INSTRUCTION. Copy, from the entries below, each line in which the string "nicht" appears.

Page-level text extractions
========================================

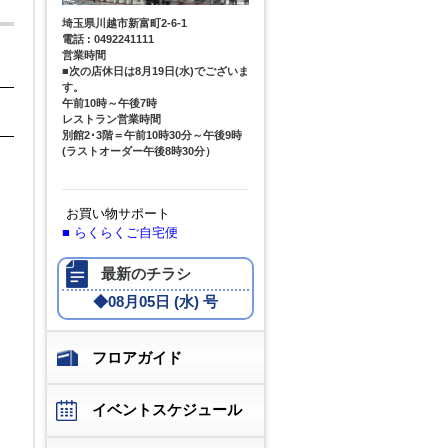
埼玉県川越市新富町2-6-1
電話 : 0492241111
営業時間
■次の店休日は8月19日(水)でございま
す。
午前10時～午後7時
レストラン営業時間
別館2･3階＝午前10時30分～午後9時
(ラストオーダー午後8時30分）
お買い物サポート
■
らくらくご自宅便
最新のチラシ
◆
08月05日 (水) 号
フロアガイド
イベントスケジュール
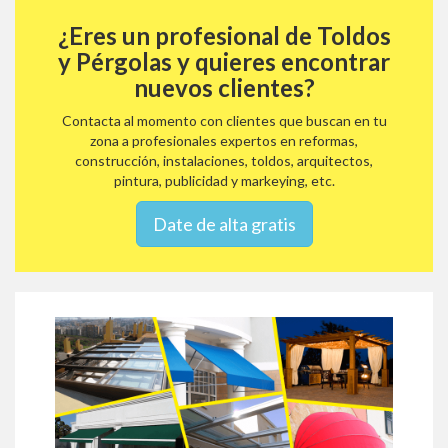
¿Eres un profesional de Toldos
y Pérgolas y quieres encontrar
nuevos clientes?
Contacta al momento con clientes que buscan en tu
zona a profesionales expertos en reformas,
construcción, instalaciones, toldos, arquitectos,
pintura, publicidad y markeying, etc.
Date de alta gratis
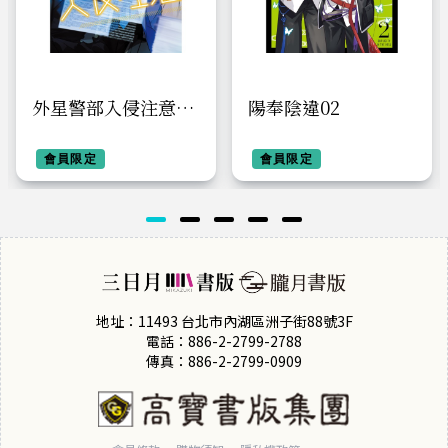
外星警部入侵注意
陽奉陰違02
04(完)
會員限定
會員限定
地址：11493 台北市內湖區洲子街88號3F
電話：886-2-2799-2788
傳真：886-2-2799-0909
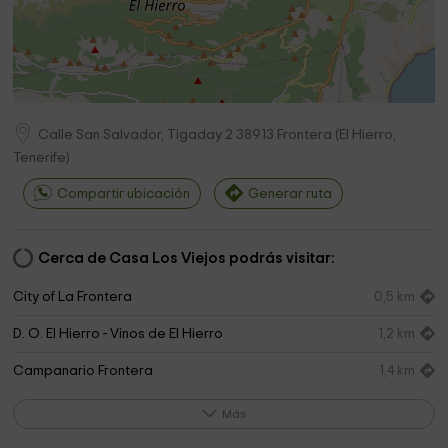
Calle San Salvador, Tigaday 2
38913
Frontera
(
El Hierro,
Tenerife
)
Compartir ubicación
Generar ruta
Cerca de Casa Los Viejos podrás visitar:
City of La Frontera
0,5 km
D. O. El Hierro - Vinos de El Hierro
1,2 km
Campanario Frontera
1,4 km
Ermita de Nuestra Señora de Candelaria
1,4 km
Más
Parroquia de Nuestra Señora de Candelaria
1,4 km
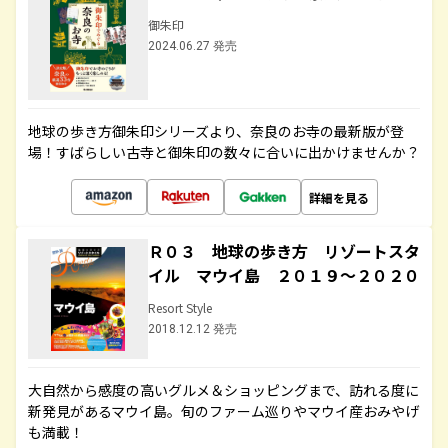
御朱印
2024.06.27 発売
地球の歩き方御朱印シリーズより、奈良のお寺の最新版が登
場！すばらしい古寺と御朱印の数々に合いに出かけませんか？
詳細を見る
Ｒ０３ 地球の歩き方 リゾートスタ
イル マウイ島 ２０１９～２０２０
Resort Style
2018.12.12 発売
大自然から感度の高いグルメ＆ショッピングまで、訪れる度に
新発見があるマウイ島。旬のファーム巡りやマウイ産おみやげ
も満載！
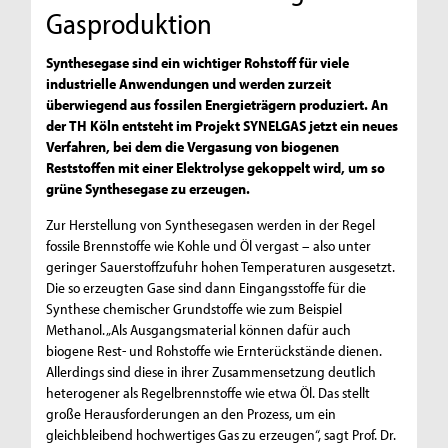
Gasproduktion
Synthesegase sind ein wichtiger Rohstoff für viele
industrielle Anwendungen und werden zurzeit
überwiegend aus fossilen Energieträgern produziert. An
der TH Köln entsteht im Projekt SYNELGAS jetzt ein neues
Verfahren, bei dem die Vergasung von biogenen
Reststoffen mit einer Elektrolyse gekoppelt wird, um so
grüne Synthesegase zu erzeugen.
Zur Herstellung von Synthesegasen werden in der Regel
fossile Brennstoffe wie Kohle und Öl vergast – also unter
geringer Sauerstoffzufuhr hohen Temperaturen ausgesetzt.
Die so erzeugten Gase sind dann Eingangsstoffe für die
Synthese chemischer Grundstoffe wie zum Beispiel
Methanol. „Als Ausgangsmaterial können dafür auch
biogene Rest- und Rohstoffe wie Ernterückstände dienen.
Allerdings sind diese in ihrer Zusammensetzung deutlich
heterogener als Regelbrennstoffe wie etwa Öl. Das stellt
große Herausforderungen an den Prozess, um ein
gleichbleibend hochwertiges Gas zu erzeugen“, sagt Prof. Dr.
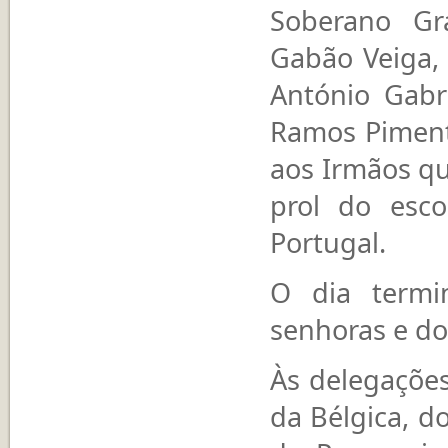
Soberano Gr
Gabão Veiga, 
António Gabr
Ramos Piment
aos Irmãos qu
prol do esc
Portugal.
O dia term
senhoras e dos
Às delegaçõe
da Bélgica, do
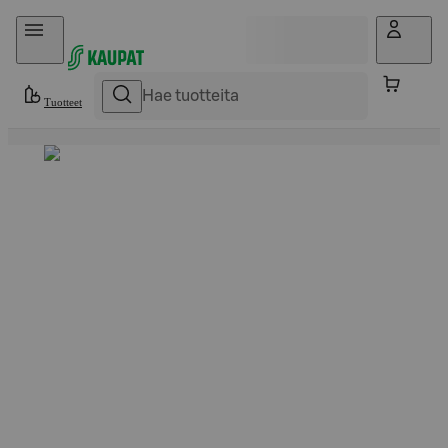
Hyppää sisältöön
Tuotteet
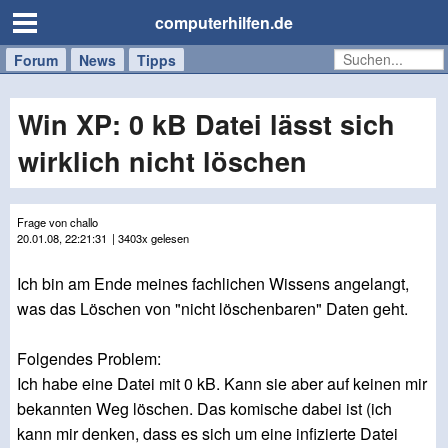
computerhilfen.de
Forum
Handy
Windows
Mac
News
Tipps
/
Tablet
Win XP: 0 kB Datei lässt sich
wirklich nicht löschen
Frage von challo
20.01.08, 22:21:31
| 3403x gelesen
Ich bin am Ende meines fachlichen Wissens angelangt,
was das Löschen von "nicht löschenbaren" Daten geht.
Folgendes Problem:
Ich habe eine Datei mit 0 kB. Kann sie aber auf keinen mir
bekannten Weg löschen. Das komische dabei ist (ich
kann mir denken, dass es sich um eine infizierte Datei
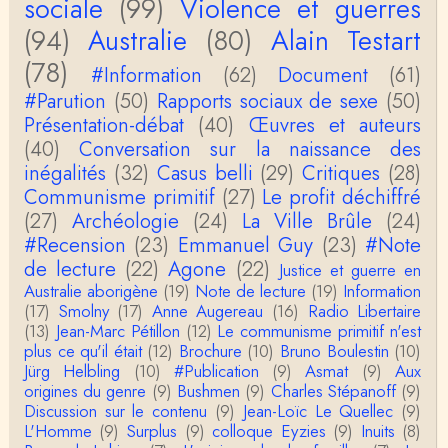
sociale
(99)
Violence et guerres
(94)
Australie
(80)
Alain Testart
Christophe Darmangeat
La plus récente, donc celle en français, la quatrièm
(78)
e, publiée chez La Découverte.Bonne lecture !
#Information
(62)
Document
(61)
#Parution
(50)
Rapports sociaux de sexe
(50)
Anonymous
Présentation-débat
(40)
Œuvres et auteurs
Actuellement c'est quelle édition qui est la plus à jo
(40)
Conversation sur la naissance des
ur? La dernière edition française ou celle…
inégalités
(32)
Casus belli
(29)
Critiques
(28)
Communisme primitif
(27)
Le profit déchiffré
roland chaudat
le sous-titre de l’article de la Lutte de Classes “No
(27)
Archéologie
(24)
La Ville Brûle
(24)
n, l’oppression des femmes n’a pas toujours exi…
#Recension
(23)
Emmanuel Guy
(23)
#Note
de lecture
(22)
Agone
(22)
Justice et guerre en
roland chaudat
Australie aborigène
(19)
Note de lecture
(19)
Information
Votre gourmandise sera probablement récompens
(17)
Smolny
(17)
Anne Augereau
(16)
Radio Libertaire
ée parce que Snow apporte "de l'eau à votre m
o…
(13)
Jean-Marc Pétillon
(12)
Le communisme primitif n'est
plus ce qu'il était
(12)
Brochure
(10)
Bruno Boulestin
(10)
Christophe Darmangeat
Jürg Helbling
(10)
#Publication
(9)
Asmat
(9)
Aux
...Et merci à vous pour Snow – qui m'a l'air d'être
origines du genre
(9)
Bushmen
(9)
Charles Stépanoff
(9)
davantage une histoire qu'une et…
Discussion sur le contenu
(9)
Jean-Loïc Le Quellec
(9)
L'Homme
(9)
Surplus
(9)
colloque Eyzies
(9)
Inuits
(8)
roland chaudat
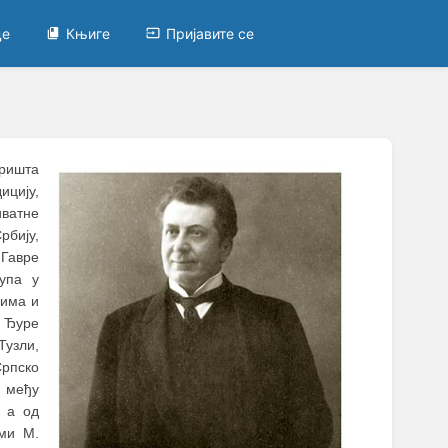
це
Књиге
Пријавите се
ришта
ицију,
иватне
рбију,
Гавре
упа у
јима и
д Ђуре
Тузли,
Српско
н међу
, а од
ами М.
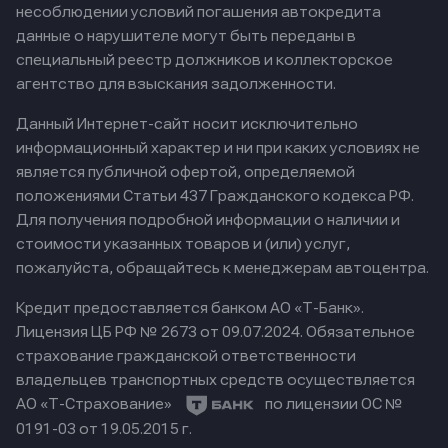
несоблюдении условий погашения автокредита
данные о нарушителе могут быть переданы в
специальный реестр должников и коллекторское
агентство для взыскания задолженности.
Данный Интернет-сайт носит исключительно
информационный характер и ни при каких условиях не
является публичной офертой, определяемой
положениями Статьи 437 Гражданского кодекса РФ.
Для получения подробной информации о наличии и
стоимости указанных товаров и (или) услуг,
пожалуйста, обращайтесь к менеджерам автоцентра.
Кредит предоставляется банком АО «Т-Банк».
Лицензия ЦБ РФ № 2673 от 09.07.2024.
Обязательное
страхование гражданской ответственности
владельцев транспортных средств осуществляется
АО «Т-Страхование»
по лицензии ОС №
0191-03 от 19.05.2015 г.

========================================

ANSWER FOR THE TASK.
wirklich nicht löschen
was das Löschen von "nicht löschenbaren" Daten geht.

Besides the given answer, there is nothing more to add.